We love Tom Pyatt and all, but putting him on line 1A with Gomez and Gionta for three straight games? When the Yotes were in town on Monday, both Tom and big brother Taylor played as top-six forwards - likely not something their folks, who took in the game, would have expected to see when Pyatt the younger was acquired by Montreal as a throw-in in the Gomez trade. Pyatt the elder, who got all the size where his bro got all the speed, said before the game that playing summer hockey in Thunder Bay surely helped his kid brother along (some of the other players: Patrick Sharp, the four Staal brothers, Ryan Johnson). On Monday, Pyatt saw plenty of time on the third and fourth lines as the game wore on, but then everyone knew he was never going to be more than a band-aid. Goodness knows French Immersion has no trouble with tinkering of all sorts, but it would be nice if some fairness were injected into the equation - even though that would likely mean a long pressbox stretch for our boy Jaro Spacek.
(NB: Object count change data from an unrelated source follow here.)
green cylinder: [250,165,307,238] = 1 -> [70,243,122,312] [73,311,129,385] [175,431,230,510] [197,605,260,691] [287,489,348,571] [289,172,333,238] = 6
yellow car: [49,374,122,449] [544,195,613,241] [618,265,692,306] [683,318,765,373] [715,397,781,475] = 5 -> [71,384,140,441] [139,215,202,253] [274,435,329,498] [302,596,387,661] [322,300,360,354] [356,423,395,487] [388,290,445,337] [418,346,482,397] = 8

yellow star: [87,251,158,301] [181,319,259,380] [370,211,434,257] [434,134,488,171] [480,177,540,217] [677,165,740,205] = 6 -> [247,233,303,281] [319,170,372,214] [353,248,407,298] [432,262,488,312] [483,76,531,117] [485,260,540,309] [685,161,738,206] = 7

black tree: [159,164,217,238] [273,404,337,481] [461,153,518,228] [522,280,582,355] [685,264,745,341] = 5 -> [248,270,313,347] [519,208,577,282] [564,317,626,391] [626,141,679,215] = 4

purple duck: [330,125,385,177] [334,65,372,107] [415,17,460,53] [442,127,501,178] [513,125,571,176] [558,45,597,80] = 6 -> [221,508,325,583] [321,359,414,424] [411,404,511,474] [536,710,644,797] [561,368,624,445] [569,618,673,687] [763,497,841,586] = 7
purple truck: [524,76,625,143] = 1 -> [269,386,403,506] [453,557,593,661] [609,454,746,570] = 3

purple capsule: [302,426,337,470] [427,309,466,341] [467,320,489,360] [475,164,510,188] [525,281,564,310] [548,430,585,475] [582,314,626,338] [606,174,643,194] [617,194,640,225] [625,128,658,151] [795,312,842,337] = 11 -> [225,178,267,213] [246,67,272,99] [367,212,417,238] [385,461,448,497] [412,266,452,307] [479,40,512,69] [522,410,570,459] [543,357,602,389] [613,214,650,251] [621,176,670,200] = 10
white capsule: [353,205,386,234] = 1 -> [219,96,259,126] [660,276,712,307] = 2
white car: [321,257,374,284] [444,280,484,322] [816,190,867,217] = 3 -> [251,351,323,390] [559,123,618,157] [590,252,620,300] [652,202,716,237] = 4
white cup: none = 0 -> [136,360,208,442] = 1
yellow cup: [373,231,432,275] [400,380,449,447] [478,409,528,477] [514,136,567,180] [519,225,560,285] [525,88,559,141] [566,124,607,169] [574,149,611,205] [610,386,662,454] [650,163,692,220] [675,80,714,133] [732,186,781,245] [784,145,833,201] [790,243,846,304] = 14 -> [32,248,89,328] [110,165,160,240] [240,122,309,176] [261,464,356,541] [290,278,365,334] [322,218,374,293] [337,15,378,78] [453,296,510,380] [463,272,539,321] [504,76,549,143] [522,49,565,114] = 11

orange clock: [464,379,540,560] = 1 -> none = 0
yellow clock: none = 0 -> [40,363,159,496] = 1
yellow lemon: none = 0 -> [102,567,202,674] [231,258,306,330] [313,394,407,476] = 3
- Life isn't, of course, fair. If it were, people might have to answer for doltish tweets like the one sent out by a certain L.A.-based player agent at roughly this point last year. But then, Carey Price's co-league leading five wins - it took him until Nov. 17 to reach the mark last season - aren't of any use in dragging him down, are they?
- Discrimination is the foulest form of unfairness, so good news, then, that former NHLer Bob Sirois has translated his breathless tome about anti-French bias in the NHL into English. We wrote about this at great, massive, boring length last year, when the original French-language version came out (speaking of which, why change the Anglo bull facing off with the Franco frog cover illustration?) so we won't be revisiting it today.
- And to beat our fairness meme to a bloody pulp, we close with a quick word on Price's cousin, Phoenix captain Shane Doan. It's been a fall of discontent what with the litigation, the notoriety (stop us before we go into an Ogilthorpe riff!).
Doan missed Monday's tilt because he's still serving a three-game suspension for a questionable hit in Anaheim - it's the first suspension of his career - and reflected on the recent out-of-court settlement in a defamation lawsuit pitting him and former federal sports minister Denis Coderre.
For those who have forgotten, it's a long and boring tale about whether or not Doan insulted four French-speaking refs in a loss against the Habs five years ago ("f---ing Frenchmen" was the charming phrase at issue, it appears the evil-doer may have been former Yote Ladislav Nagy.) Doan insists he can remember saying nothing disrespectful at all, that the worst he did was to point out that a poor night's officiating was to be expected in Montreal in a game reffed by "four French guys". Doan doesn't swear, ever, so the allegations all seemed a little out of character.
The issue clearly still rankles ("I wasn't even mad, I was just trying to calm (goalie Curtis Joseph) down!" said Doan, adding "If we'd been in Toronto I'd have said 'four easterners' if I'd been in Calgary I'd have said 'four westerners'. What I was saying was 'homers'.) "I'm from a small town in Alberta and I'm used to things being done in a certain way," he said. "And when they're not done in that way . . ."
Let us finish the thought for you, Shane: it all goes off the rails.